Diante do uso crescente de substâncias químicas no ambiente, como defensivos agrícolas, é fundamental prever com precisão sua toxicidade para avaliar os riscos ao meio ambiente e proteger organismos não alvo, como abelhas e outros polinizadores. Nesse contexto, a proteção desses organismos, essenciais para a manutenção dos ecossistemas, acaba de ganhar um reforço. Um estudo conduzido pelo grupo de pesquisa Algoritmos Aplicados à Química Medicinal e Inteligência Artificial (ALQUIMIA), da Universidade Federal do Vale do São Francisco (Univasf), apresentou um modelo de inteligência artificial capaz de prever a toxicidade de diferentes moléculas em abelhas. A pesquisa foi publicada recentemente na revista internacional Ecotoxicology.
O artigo “Nova geração de modelagem QSAR para segurança de abelhas: prevendo toxicidade usando redes neurais gráficas e dados de apistox” tem autoria do estudante do curso de Engenharia da Computação Talisson Damião e dos professores Rosalvo Ferreira de Oliveira Neto, do Colegiado de Engenharia da Computação, e Edilson Beserra Alencar Filho, do Colegiado de Farmácia da Univasf, líderes do grupo ALQUIMIA.

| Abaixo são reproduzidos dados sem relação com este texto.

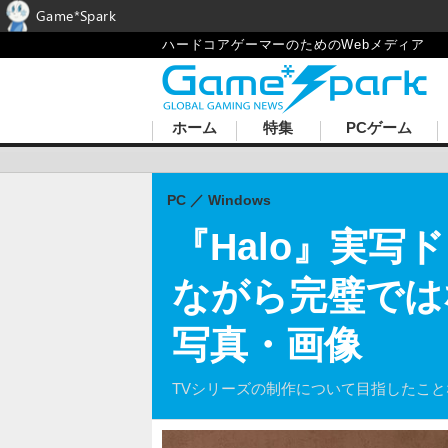
Game*Spark
ハードコアゲーマーのためのWebメディア
ホーム
特集
PCゲーム
PC
Windows
『Halo』実
ながら完璧では
写真・画像
TVシリーズの制作について目指したこ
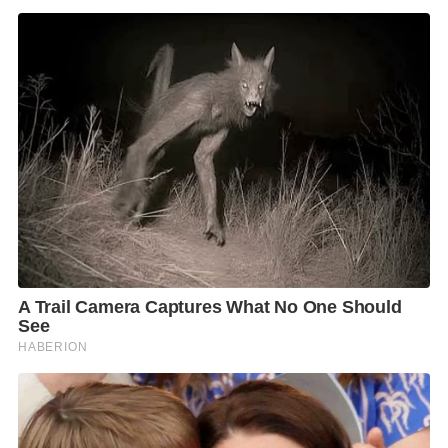
อุตสาหกรรมนครหลวง อำเภอนครหลวง จังหวัด
พระนครศรีอยุธยา ได้รับผลกระทบจากการระบายน้ำของ
เขื่อนป่าสักชลสิทธิ์ร่วมด้วย มีระดับน้ำห่างจากหลังคัน
ป้องกันน้ำท่วมนิคมฯ ประมาณ 2.86 เมตร
วนที่นิคมอุตสาหกรรมบางปะอิน อำเภอบางปะอิน
จังหวัดพระนครศรีอยุธยา ระดับน้ำภายนอกแนวป้องกัน
(แม่น้ำเจ้าพระยา) เมื่อเทียบกับความสูงของเขื่อนป้องกัน
น้ำท่วมแล้ว ยังคงเหลือระยะห่างจากสันเขื่อนอยู่ 2.16
เมตร โดยระดับน้ำที่ไหลผ่านแม่น้ำเจ้าพระยาในพื้นที่
อำเภอบางปะอิน อยู่ที่ 3,587 ลูกบาศก์เมตรต่อวินาที
ขณะที่ระดับน้ำภายในแนวป้องกัน (ประตูคลองจิก) เมื่อ
เทียบกับระดับถนนอุดมสรยุทธ์ภายในนิคมฯ ยังมีระยะ
ห่างอยู่ที่ประมาณ 1.66 เมตร
ขณะที่นิคมอุตสาหกรรมบ้านหว้า อำเภอบางไทร จังหวัด
พระนครศรีอยุธยา ระดับน้ำภายนอกแนวป้องกัน (แม่น้ำ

Fruto do Trabalho de Conclusão de Curso (TCC) de Damião, o estudo desenvolveu um modelo baseado em Redes Neurais de Grafos (Graph Neural Networks – GNN), uma técnica de inteligência artificial que analisa as conexões entre os átomos de uma molécula para prever se ela pode representar risco aos polinizadores. Os resultados apontaram que o modelo é capaz de identificar substâncias potencialmente tóxicas de forma eficiente, contribuindo para o avanço das pesquisas em proteção ambiental e segurança das abelhas.
Segundo o professor Edilson Beserra Alencar Filho, colaborador da pesquisa, modelos como este são fundamentais para identificar e prevenir impactos de substâncias químicas sobre polinizadores, ajudando a proteger o meio ambiente e a biodiversidade.
Da esquerda para a direita: o estudante Talisson Damião e os professores Rosalvo Ferreira e Edilson Beserra.
“Esses compostos podem acabar expondo agentes tóxicos para insetos de importância ecológica, como as abelhas, fundamentais no processo de polinização. O modelo de IA do tipo GNN capta informações moleculares imprescindíveis para uma relação estrutura-atividade robusta, diretamente vinculadas às conectividades atômicas, gerando maior confiabilidade e interpretabilidade química”, explica o professor.
O modelo também é capaz de explicar seus próprios resultados, mostrando quais partes das moléculas estão ligadas à toxicidade. Foram identificados padrões químicos, como certos grupos de átomos presentes em pesticidas e outras substâncias, que já são conhecidos por afetarem o sistema nervoso das abelhas. Além disso, alguns componentes das moléculas podem se acumular mais facilmente no organismo, aumentando o risco de efeitos nocivos.
Esses resultados mostram que as redes neurais gráficas são ferramentas promissora para prever os efeitos de substâncias químicas sobre o meio ambiente, combinando precisão, clareza na interpretação e aplicação prática. Segundo o professor Edsilson Beserra, já há outra pesquisa em andamento que pretende desenvolver um aplicativo móvel baseado nesse modelo. “A ideia é que o app permita avaliar rapidamente o potencial tóxico de moléculas para abelhas, a partir do código identificador ou da estrutura química da substância”, adianta.
Para o docente, o trabalho representa o papel social e científico da universidade pública. “A Universidade Pública tem o papel de devolver à sociedade soluções para problemas que a afetam, sob perspectivas interdisciplinares. No contexto do Polo de Fruticultura Irrigada de Petrolina (PE) e Juazeiro (BA), o monitoramento ambiental de substâncias e sua toxicidade em polinizadores é fundamental para o manejo sustentável. Essa pesquisa mostra como a união entre Química Medicinal e Computação moderna pode gerar impacto real e positivo”, destaca Beserra.
ALQUIMIA – O grupo de pesquisa ALQUIMIA foi criado há cerca de um ano na Univasf e é liderado pelos professores Edilson Beserra Alencar Filho e Rosalvo Ferreira de Oliveira Neto. O grupo atua na interface entre Química Teórica e Inteligência Artificial, com foco em problemas relacionados à saúde humana, meio ambiente e agricultura.